Los esfuerzos de los azulgrana se centran en contratar al italiano, pero otros se le siguen escapando.

En las últimas horas, Marco Verratti se ha convertido en la gran prioridad para Robert Fernández en el Barça, y es normal. El paso al frente que ha dado el jugador italiano al echarle un pulso al PSG diciendo que no quiere volver a París para jugar en el equipo azulgrana pone, por primera vez, al club con posibilidades reales de alcanzar la que sería su contratación más ilusionante de todo este verano en el mercado. Y una inyección de calidad perfecta para el nuevo proyecto de Ernesto Valverde en el Camp Nou.

 

No obstante, que Verratti haya movido ficha no significa que el fichaje se vaya a resolver por la vía rápida.
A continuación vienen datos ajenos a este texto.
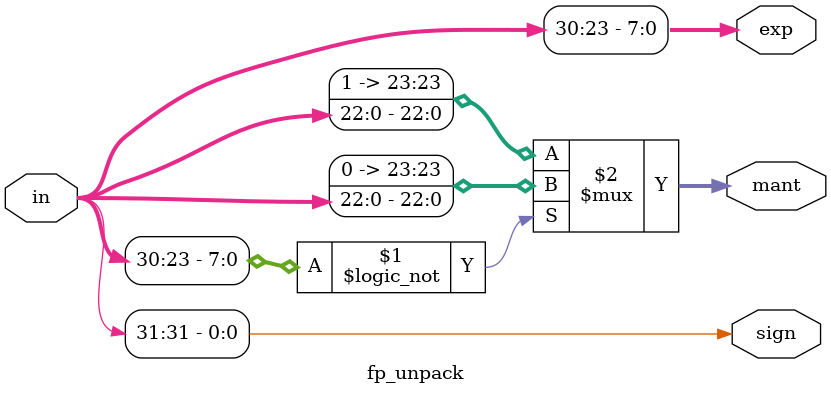
<source format=v>
module fp_unpack(    input  [31:0] in,          // 32-bit IEEE754 float
                     output        sign,        // sign bit
                     output [7:0]  exp,         // exponent
                     output [23:0] mant         // mantissa with implicit 1
);
    assign sign = in[31];
    assign exp  = in[30:23];
    assign mant = (exp == 0) ? {1'b0, in[22:0]} : {1'b1, in[22:0]};
endmodule

</source>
Todavía faltan muchos capítulos a este culebrón. Los franceses siguen sin dar su brazo a torcer, y cuando dejen de negar cualquier opción de venta, pondrán un precio prohibitivo que el Barcelona tendrá que negociar. Y que seguramente suponga alguna que otra venta sonada, como la de Ivan Rakitic, de la que ya hemos hablado en este medio. Pero mientras tanto, al mismo tiempo que el Barça convierte a Verratti en su principal objetivo, otros se le escapan.

 

 

Y es que en las últimas horas hemos sabido que la AS Roma ha adelantado por la izquierda a los culés respecto a otro futbolista de calidad para el medio campo que estaba en la agenda de Robert: el francés Jean Michäel Seri, centrocampista del Niza, que ha sido el equipo revelación de esta temporada en la Ligue 1 francesa. El galo ha sido tentado por Monchi para incorporarse al ambicioso proyecto que el ex director deportivo del Sevilla está montando en la capital italiana.

 

Algunos medios cercanos al conjunto romano sitúan la operación en unos 20 millones de Euros, cifra que seguramente el Barça no hubiese alcanzado por alguien como Seri. Pero lo que parece claro es que la capacidad del conjunto blaugrana para fichajes este verano es limitada, y más si finalmente se opta por operaciones ‘bomba’ de muchos quilates, como la de Verratti. Por el camino, se puede perder a muchos otros.